Divine authority?

I have noticed that my view of the Bible is changing over the last couple of years. Actually, what I think is happening is that I am actually forming a view of the Bible. I guess that sounds odd coming from a person who has been a Christian for over twenty years. I think what is happening is that I’ve stopped just accepting what others say about it, and as a result I’m developing a deeper respect for it. I am noticing, though, that I have a strong reaction against what I hear others say the Bible is and how we should look at it.

Let me start off by saying that I teach the Bible, and I really, really like reading it. I think it’s inspired. I’m not knocking the Bible, but just the way some people look at it. Here’s the latest example. I was looking over a website of a parachurch organization that a friend pointed out. They have a place where you can order some of their materials, and at the bottom of the order form is a link to their statement of faith. I clicked on the link and read the statement, and here’s the line about the Bible which bothered me: “Christians must submit to its divine authority.” I stopped reading and thought, “The Bible has authority over me? I have to submit to a book? When did this happen?”

Now, I guess the authors of this statement are thinking this: “God has authority over me. God wrote the Bible. Therefore, the Bible has authority over me.” However, the choice of words here is telling; the book itself has some sort of power. I told this to my wife, and she responded, “Ah, it’s a magic book.”

And that’s just it. The Bible isn’t a magic book. It has no authority in itself. (I’m sure this makes the fundies fume.) The Bible is a communication from the one who does have authority. Here’s an example: I recently won a court judgment against a tenant that I had to evict. My proof of this judgment is a piece of paper. I can take this paper and go to the tenant’s employer and begin to garnish wages. Now, the piece of paper has no authority in itself. It only represents the authority of its author, in this case the county government. The employer knows that the paper shows the wishes of the author, and he has bound himself to obey the author — not the paper.

I think the distinction is subtle, yet vitally important. Yes, the paper tells us what the author wants us to know. Yes, the reading the paper is just like hearing the author speak those written words into our ears. However, we have not bound ourselves to the paper. We owe our allegiance to the person who wrote the paper.

I heard a radio preacher the other day say much the same thing as was in this statement of faith. Several times he said we are to submit ourselves to the authority of the Bible. Nowhere did he mention that we are to submit to God, or to each other, or to our spouses. Sigh.

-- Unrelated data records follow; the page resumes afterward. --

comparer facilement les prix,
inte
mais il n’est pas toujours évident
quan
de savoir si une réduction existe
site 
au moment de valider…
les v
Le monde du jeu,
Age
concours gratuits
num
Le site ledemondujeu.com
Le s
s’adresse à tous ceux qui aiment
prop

So we are substituting the Bible for God. We submit to the Bible. The Bible has authority. It’s “the Bible says….” and “the Bible teaches….” I disagree. God never gave authority to a book. He has authority, and he gives it to people. If those people write things down, then it’s still the authority of that person (and God behind him) that we recognize. There’s a big difference, as now I feel a connection to those people and the legacy they’ve left us, rather than just reading a textbook and feeling like there’s a test coming.